Indoor air pollution from burning solid fuels is one of the main environmental health risk factors, and leads to about 420,000 premature deaths every year, Remais and colleagues note. The major health outcomes associated with air pollution include chronic obstructive pulmonary disease (COPD), acute lower respiratory infection and lung cancer.
Outdoor air pollution in China originates from many sources, including residential and industrial coal combustion, a growing transport sector, chemical releases from industry, outdoor burning of agricultural waste, and dust from construction, roads and deserts, the authors say. The economic cost of mortality and morbidity that results from outdoor air pollution in a typical Chinese city was about 10 percent of that city’s gross domestic product in 2000, and, dependent on future technology and policies, this cost is predicted to range from 8 percent to 16 percent by 2020.

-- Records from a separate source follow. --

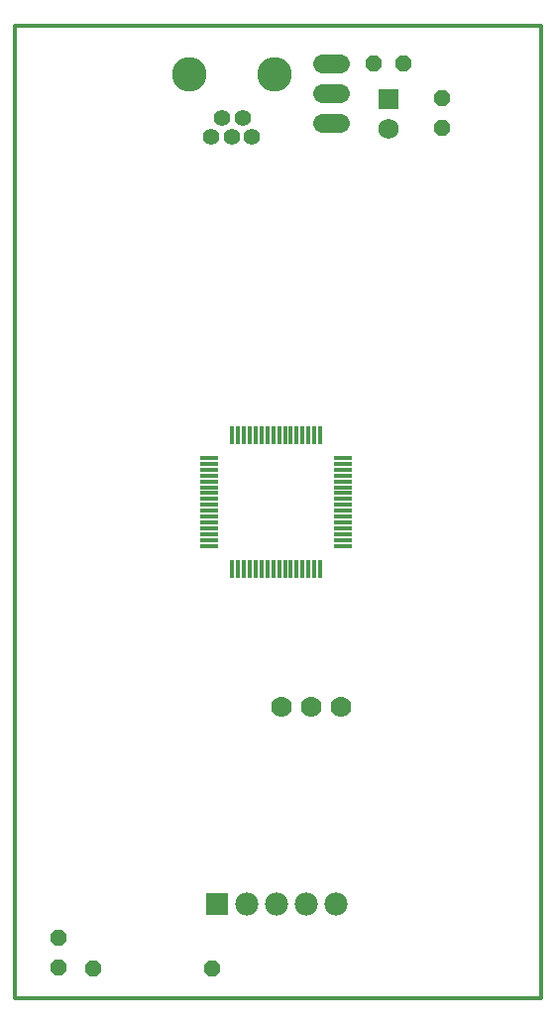
<source format=gts>
G75*
G70*
%OFA0B0*%
%FSLAX24Y24*%
%IPPOS*%
%LPD*%
%AMOC8*
5,1,8,0,0,1.08239X$1,22.5*
%
%ADD10C,0.0120*%
%ADD11R,0.0640X0.0138*%
%ADD12R,0.0138X0.0640*%
%ADD13C,0.0700*%
%ADD14C,0.0640*%
%ADD15OC8,0.0560*%
%ADD16R,0.0690X0.0690*%
%ADD17C,0.0690*%
%ADD18C,0.0555*%
%ADD19C,0.1162*%
%ADD20R,0.0780X0.0780*%
%ADD21C,0.0780*%
D10*
X001007Y000170D02*
X018692Y000170D01*
X018692Y032847D01*
X001007Y032847D01*
X001007Y000170D01*
D11*
X007541Y015369D03*
X007541Y015565D03*
X007541Y015762D03*
X007541Y015959D03*
X007541Y016156D03*
X007541Y016353D03*
X007541Y016550D03*
X007541Y016747D03*
X007541Y016943D03*
X007541Y017140D03*
X007541Y017337D03*
X007541Y017534D03*
X007541Y017731D03*
X007541Y017928D03*
X007541Y018125D03*
X007541Y018321D03*
X012039Y018321D03*
X012039Y018125D03*
X012039Y017928D03*
X012039Y017731D03*
X012039Y017534D03*
X012039Y017337D03*
X012039Y017140D03*
X012039Y016943D03*
X012039Y016747D03*
X012039Y016550D03*
X012039Y016353D03*
X012039Y016156D03*
X012039Y015959D03*
X012039Y015762D03*
X012039Y015565D03*
X012039Y015369D03*
D12*
X011266Y014596D03*
X011069Y014596D03*
X010873Y014596D03*
X010676Y014596D03*
X010479Y014596D03*
X010282Y014596D03*
X010085Y014596D03*
X009888Y014596D03*
X009691Y014596D03*
X009495Y014596D03*
X009298Y014596D03*
X009101Y014596D03*
X008904Y014596D03*
X008707Y014596D03*
X008510Y014596D03*
X008314Y014596D03*
X008314Y019094D03*
X008510Y019094D03*
X008707Y019094D03*
X008904Y019094D03*
X009101Y019094D03*
X009298Y019094D03*
X009495Y019094D03*
X009691Y019094D03*
X009888Y019094D03*
X010085Y019094D03*
X010282Y019094D03*
X010479Y019094D03*
X010676Y019094D03*
X010873Y019094D03*
X011069Y019094D03*
X011266Y019094D03*
D13*
X010972Y009973D03*
X011972Y009973D03*
X009972Y009973D03*
D14*
X011329Y029587D02*
X011929Y029587D01*
X011929Y030587D02*
X011329Y030587D01*
X011329Y031587D02*
X011929Y031587D01*
D15*
X013070Y031595D03*
X014070Y031595D03*
X015365Y030410D03*
X015365Y029410D03*
X002456Y002206D03*
X002456Y001206D03*
X003637Y001162D03*
X007637Y001162D03*
D16*
X013570Y030391D03*
D17*
X013570Y029391D03*
D18*
X008980Y029125D03*
X008670Y029745D03*
X008310Y029125D03*
X007980Y029745D03*
X007610Y029125D03*
D19*
X006873Y031225D03*
X009747Y031225D03*
D20*
X007814Y003333D03*
D21*
X008814Y003333D03*
X009814Y003333D03*
X010814Y003333D03*
X011814Y003333D03*
M02*

</source>
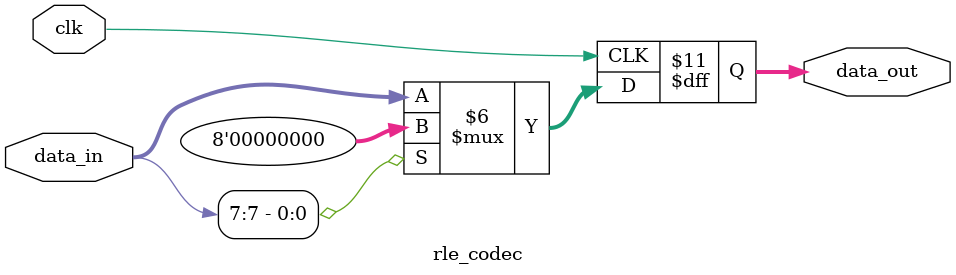
<source format=sv>
module rle_codec (
    input wire clk, 
    input wire [7:0] data_in,
    output reg [7:0] data_out
);
    reg [7:0] count;
    
    always @(posedge clk) begin
        // 优化比较逻辑，减少比较器链
        if (data_in[7]) begin
            // 控制字节处理 - 直接使用位选择提取计数值
            count <= {1'b0, data_in[6:0]};
            data_out <= 8'h00;
        end else begin
            // 数据字节处理 - 使用减法+符号优化，减少比较步骤
            count <= |count ? count - 8'h01 : count;
            data_out <= data_in;
        end
    end
endmodule
</source>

The review also notes that a high number of lakes and major rivers in China are classified as severely polluted, with only half of China’s 200 major rivers and less than a quarter of its 28 major lakes and reservoirs suitable for use as drinking water after treatment.
Water pollution is especially severe in rural areas, where few drinking water and sanitation services were in place until the late 1980s and early 1990s, when China’s Patriotic Health Campaign invested enormous resources in improvement of these services. However, coverage remains low, the authors say.
The past 20 years have also witnessed unregulated and increased industrial discharges and excessive use of fertilizers and pesticides in agricultural areas. Recent progress to limit industrial water pollution includes large reported reductions (60 percent to 70 percent by mass) in yearly emissions of arsenic and mercury to water, and construction of more than 60,000 industrial wastewater treatment plants.
The review, “Environmental health in China: Progress towards clean air and safe water,” was published in the March 27 issue of The Lancet.
The research was supported in part by Emory University’s Global Health Institute.